Question

Find the angle $\alpha$ .

Answer 1

Hint: We will use the property of the exterior angle to obtain an equation with the angles $\alpha$ and $\beta$ . Then, we will look at the right-angled triangle $\mathrm{\Delta }\text{DEB}$ . We will use the definition of the tangent function in this triangle to find the value of $\beta$ . Then we will substitute this value in the previously obtained equation to find the value of the angle $\alpha$ .

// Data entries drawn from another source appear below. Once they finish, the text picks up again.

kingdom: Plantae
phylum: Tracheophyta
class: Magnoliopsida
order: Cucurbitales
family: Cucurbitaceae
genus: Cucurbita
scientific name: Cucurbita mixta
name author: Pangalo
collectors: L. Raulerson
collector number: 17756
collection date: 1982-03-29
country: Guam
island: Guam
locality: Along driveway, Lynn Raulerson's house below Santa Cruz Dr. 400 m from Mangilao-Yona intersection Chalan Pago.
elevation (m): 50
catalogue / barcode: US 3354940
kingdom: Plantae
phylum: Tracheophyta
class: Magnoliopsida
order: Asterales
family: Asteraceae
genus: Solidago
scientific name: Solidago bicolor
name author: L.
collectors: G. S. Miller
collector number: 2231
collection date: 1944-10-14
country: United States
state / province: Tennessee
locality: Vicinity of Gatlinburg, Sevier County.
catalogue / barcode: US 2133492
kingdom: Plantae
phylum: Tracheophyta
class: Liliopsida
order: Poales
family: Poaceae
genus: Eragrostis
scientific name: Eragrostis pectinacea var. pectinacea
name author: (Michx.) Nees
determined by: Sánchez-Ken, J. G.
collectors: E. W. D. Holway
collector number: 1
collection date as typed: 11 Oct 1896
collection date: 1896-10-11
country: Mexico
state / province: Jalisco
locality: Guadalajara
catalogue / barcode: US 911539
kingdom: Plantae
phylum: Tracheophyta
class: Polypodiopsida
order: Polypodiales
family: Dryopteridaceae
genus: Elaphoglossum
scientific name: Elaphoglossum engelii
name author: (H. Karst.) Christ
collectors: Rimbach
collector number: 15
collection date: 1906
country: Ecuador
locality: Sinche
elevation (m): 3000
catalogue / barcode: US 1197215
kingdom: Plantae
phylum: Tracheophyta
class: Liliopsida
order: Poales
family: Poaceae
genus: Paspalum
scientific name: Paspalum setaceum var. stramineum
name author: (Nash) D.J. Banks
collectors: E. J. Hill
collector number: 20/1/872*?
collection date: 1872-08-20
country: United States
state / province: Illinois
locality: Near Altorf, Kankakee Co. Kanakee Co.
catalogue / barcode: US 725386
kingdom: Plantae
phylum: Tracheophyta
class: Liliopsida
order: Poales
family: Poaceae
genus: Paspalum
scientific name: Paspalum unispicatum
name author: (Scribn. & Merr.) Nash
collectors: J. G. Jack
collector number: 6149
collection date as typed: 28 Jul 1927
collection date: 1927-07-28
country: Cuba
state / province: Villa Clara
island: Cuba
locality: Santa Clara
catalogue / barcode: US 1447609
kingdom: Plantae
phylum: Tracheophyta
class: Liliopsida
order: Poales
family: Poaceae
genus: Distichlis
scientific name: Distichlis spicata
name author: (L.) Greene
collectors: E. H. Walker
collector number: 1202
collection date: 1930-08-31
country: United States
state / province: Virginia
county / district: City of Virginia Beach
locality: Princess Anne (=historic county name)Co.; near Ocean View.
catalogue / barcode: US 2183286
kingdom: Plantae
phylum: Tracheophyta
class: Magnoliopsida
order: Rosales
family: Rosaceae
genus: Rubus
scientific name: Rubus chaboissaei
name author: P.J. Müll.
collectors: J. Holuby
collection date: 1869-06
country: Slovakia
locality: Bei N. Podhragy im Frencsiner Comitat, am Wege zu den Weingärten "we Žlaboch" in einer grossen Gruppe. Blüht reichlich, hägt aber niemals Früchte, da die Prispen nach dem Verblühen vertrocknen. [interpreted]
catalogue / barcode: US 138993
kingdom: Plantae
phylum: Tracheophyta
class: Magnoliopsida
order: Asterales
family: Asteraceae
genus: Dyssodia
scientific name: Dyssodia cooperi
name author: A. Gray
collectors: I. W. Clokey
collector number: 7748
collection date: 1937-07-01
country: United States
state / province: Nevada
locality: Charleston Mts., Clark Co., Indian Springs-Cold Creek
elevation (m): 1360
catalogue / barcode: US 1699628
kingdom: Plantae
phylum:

Complete step by step answer:
From the figure, we are given that $\mathrm{\angle }\text{CDB}=65{}^{\circ }$ and $\mathrm{\angle }\text{DEB}=90{}^{\circ }$ . We are also given that $\text{ED}=21$ and $\text{EB}=50$ . We can see in the figure that $\mathrm{\angle }\text{CDB}$ is an exterior angle of $\mathrm{\Delta }\text{DAB}$ . We know that the exterior angle is equal to the sum of its interior angle. Hence, we get the following equation,
 $\mathrm{\angle }\text{DAB}+\mathrm{\angle }\text{DBA}=\mathrm{\angle }\text{CDB}$
Substituting the values of these three angles from the figure, we get
 $\alpha +\beta =65{}^{\circ }....(i)$
Now, let us consider the right angled triangle $\mathrm{\Delta }\text{DEB}$ . We know the definition of the tangent function as $\tan \theta ={\displaystyle \frac{\text{Opposite}}{\text{Adjacent}}}$ . Using this definition, we will find the value of the tangent function for the angle $\beta$ in the following manner,
 $\tan \beta ={\displaystyle \frac{\text{ED}}{\text{EB}}}$
Substituting the values $\text{ED}=21$ and $\text{EB}=50$ in the above equation, we get
$$\begin{array}{rl}& \tan \beta ={\displaystyle \frac{21}{50}}\\ & \therefore \tan \beta =0.42\end{array}$$
Hence, we get the value of angle $\beta$ as $\beta ={\tan }^{-1}\left(0.42\right)$ . Therefore, we have $\beta =22.78{}^{\circ }$ . Now, substituting this value in equation $(i)$ , we get
 $\begin{array}{rl}& \alpha +22.78{}^{\circ }=65{}^{\circ }\\ & \Rightarrow \alpha =65{}^{\circ }-22.78{}^{\circ }\\ & \therefore \alpha =42.22{}^{\circ }\end{array}$

Note:
It is important that we understand the geometry of a given figure. The concepts of exterior angles and interior angles are useful for such type of questions. We should know the definition of trigonometric functions since they can be used to obtain the values of angles by looking at the inverse trigonometric functions.